Can anyone provide a good reference for quality work at a fair price. I need a leaning post seat, rear bench seat, bimini top, knee and back bumpers.
Thanks in Advance.


----------



## Breeze Fabricators (Oct 2, 2007)

Island Quest Canvas on Barrancas Ave. Warrington side od Bayou Chico Bridge. Great folkes!


----------



## OHenry (Apr 28, 2011)

Breeze Fabricators said:


> Island Quest Canvas on Barrancas Ave. Warrington side od Bayou Chico Bridge. Great folkes!
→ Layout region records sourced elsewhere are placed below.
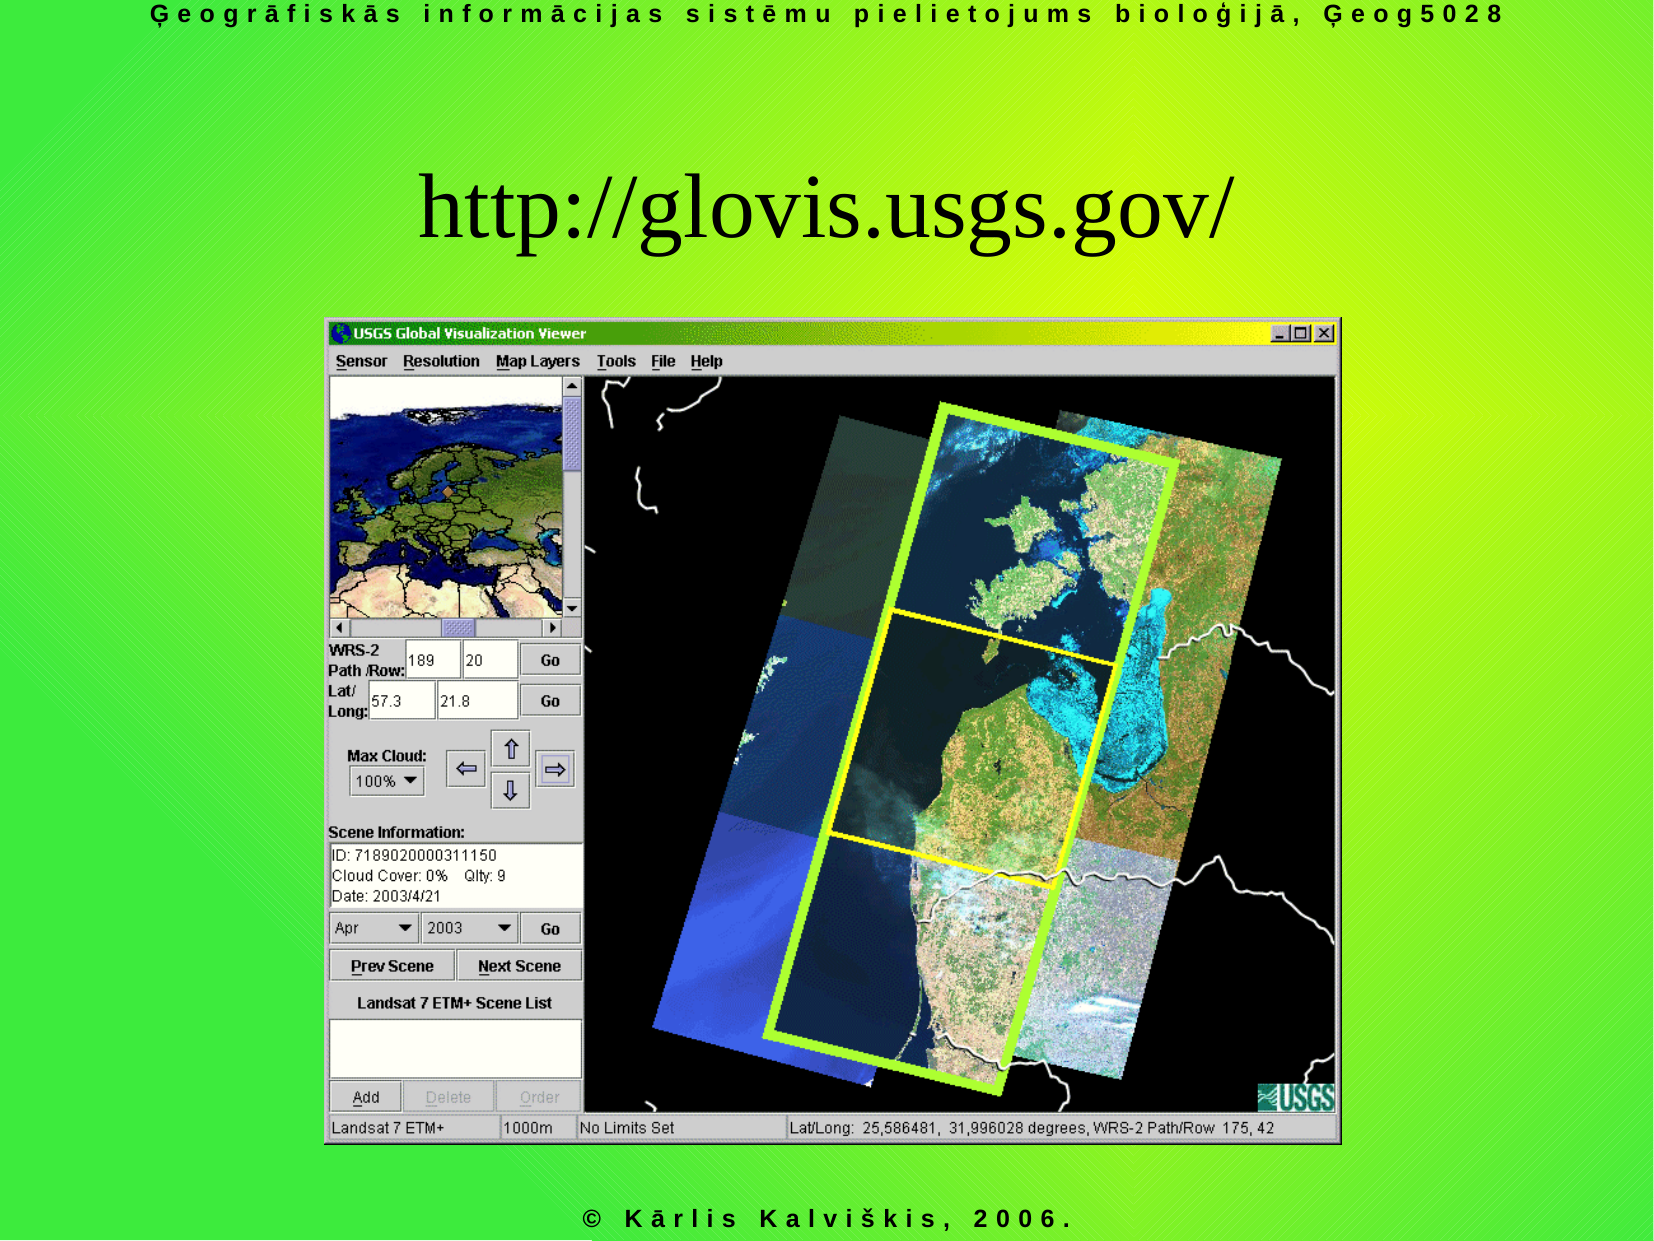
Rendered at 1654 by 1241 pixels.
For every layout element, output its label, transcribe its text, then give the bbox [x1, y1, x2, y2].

picture [324, 317, 1342, 1145]
title http://glovis.usgs.gov/ [121, 102, 1534, 311]
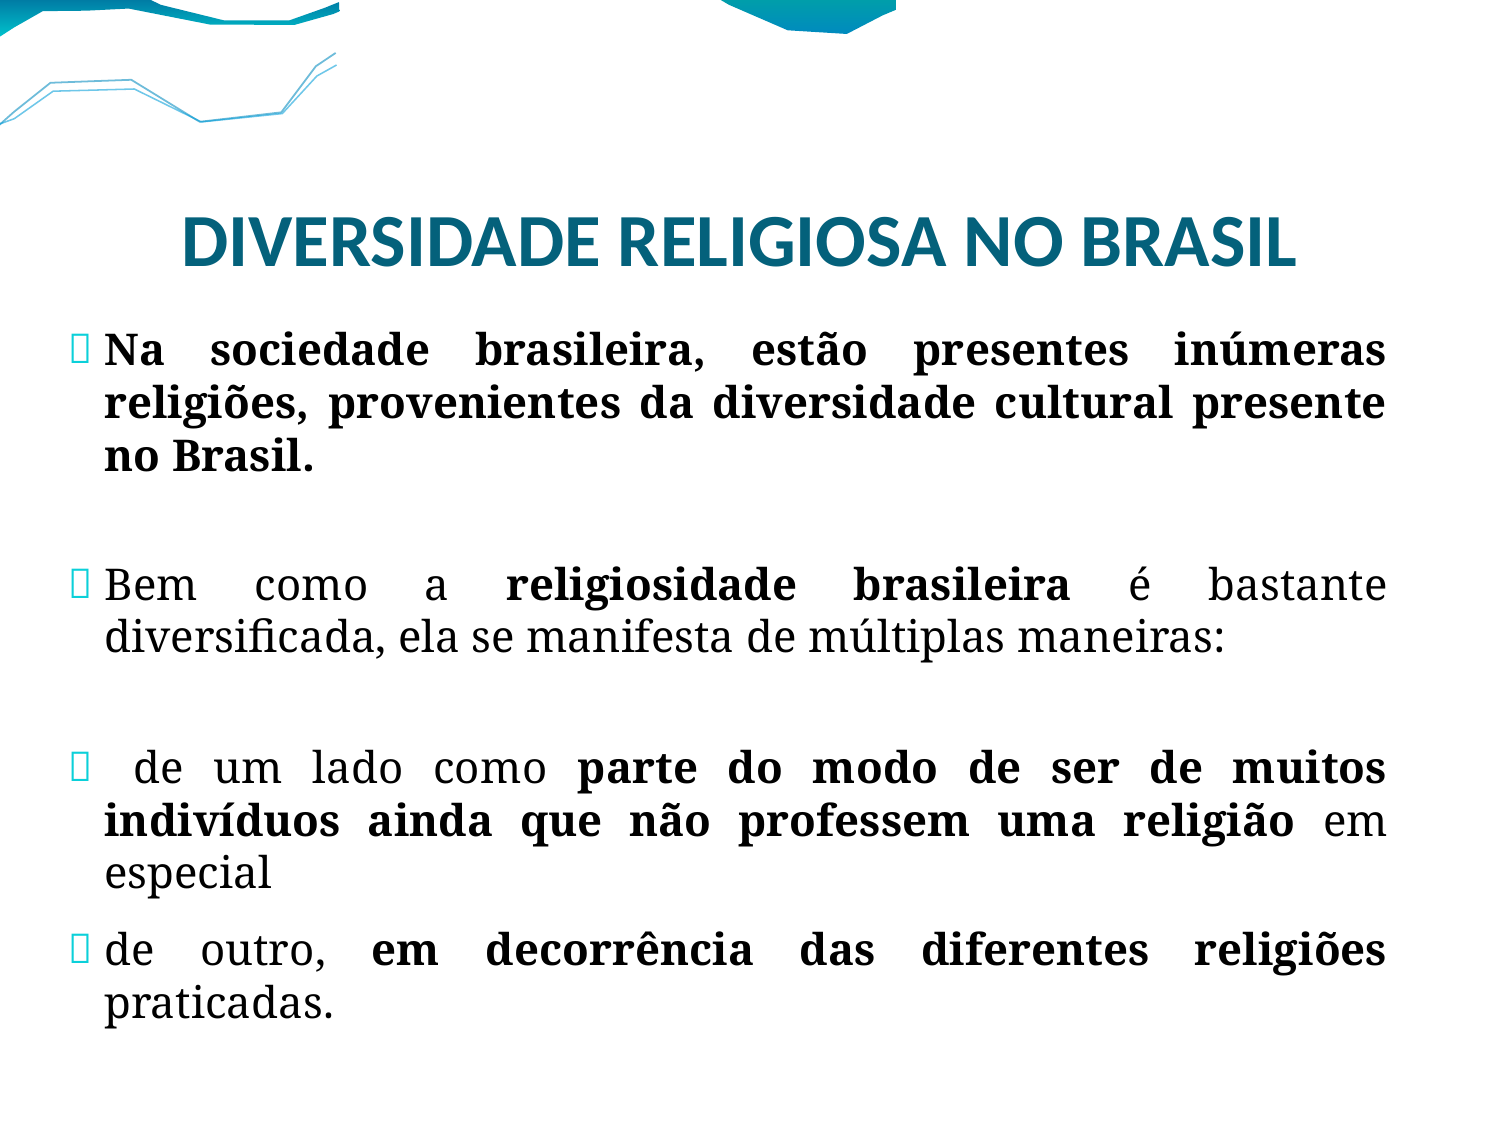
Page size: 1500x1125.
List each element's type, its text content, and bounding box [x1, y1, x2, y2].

title DIVERSIDADE RELIGIOSA NO BRASIL [64, 184, 1415, 242]
list Na sociedade brasileira, estão presentes inúmeras religiões, provenientes da diversidade cultural presente no Brasil. Bem como a religiosidade brasileira é bastante diversificada, ela se manifesta de múltiplas maneiras: de um lado como parte do modo de ser de muitos indivíduos ainda que não professem uma religião em especial de outro, em decorrência das diferentes religiões praticadas. [53, 314, 1404, 1035]
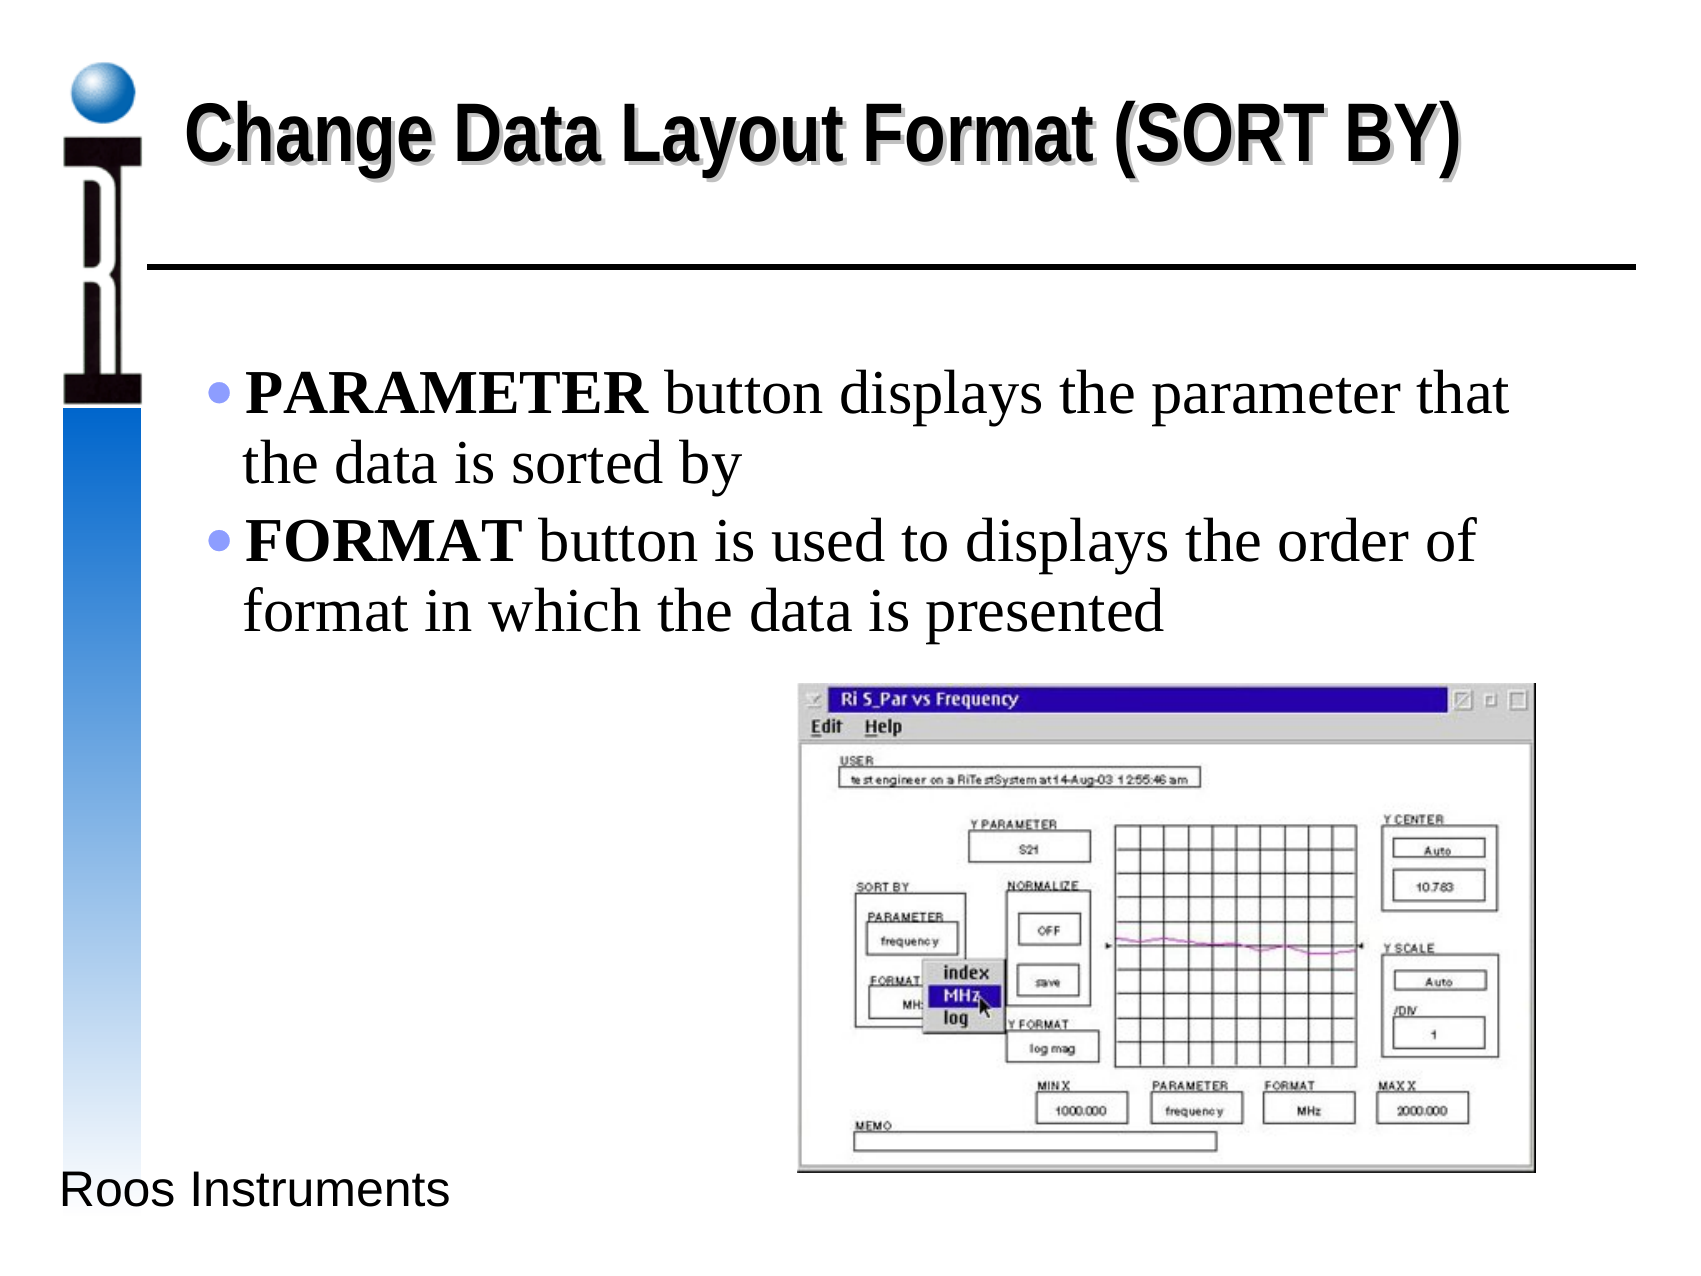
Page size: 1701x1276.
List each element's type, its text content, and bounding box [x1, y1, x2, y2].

text_box PARAMETER button displays the parameter that the data is sorted by FORMAT button is used to displays the order of format in which the data is presented [192, 358, 1550, 650]
picture [797, 683, 1536, 1173]
picture [59, 58, 147, 411]
text_box Change Data Layout Format (SORT BY) [184, 92, 1539, 274]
Thank you! I'll give them a call.:thumbup:


----------



## Chapman5011 (Mar 7, 2013)

Upholstery work is expensive.


----------



## OHenry (Apr 28, 2011)

Chapman5011 said:


> Upholstery work is expensive.


Yeah I'm sure, but gotta get it done.


----------



## Orion45 (Jun 26, 2008)

Breeze Fabricators said:


> Island Quest Canvas on Barrancas Ave. Warrington side od Bayou Chico Bridge. Great folkes!


+1

They did a superb job on a new cover and new bimini for my pontoon boat this past winter.


----------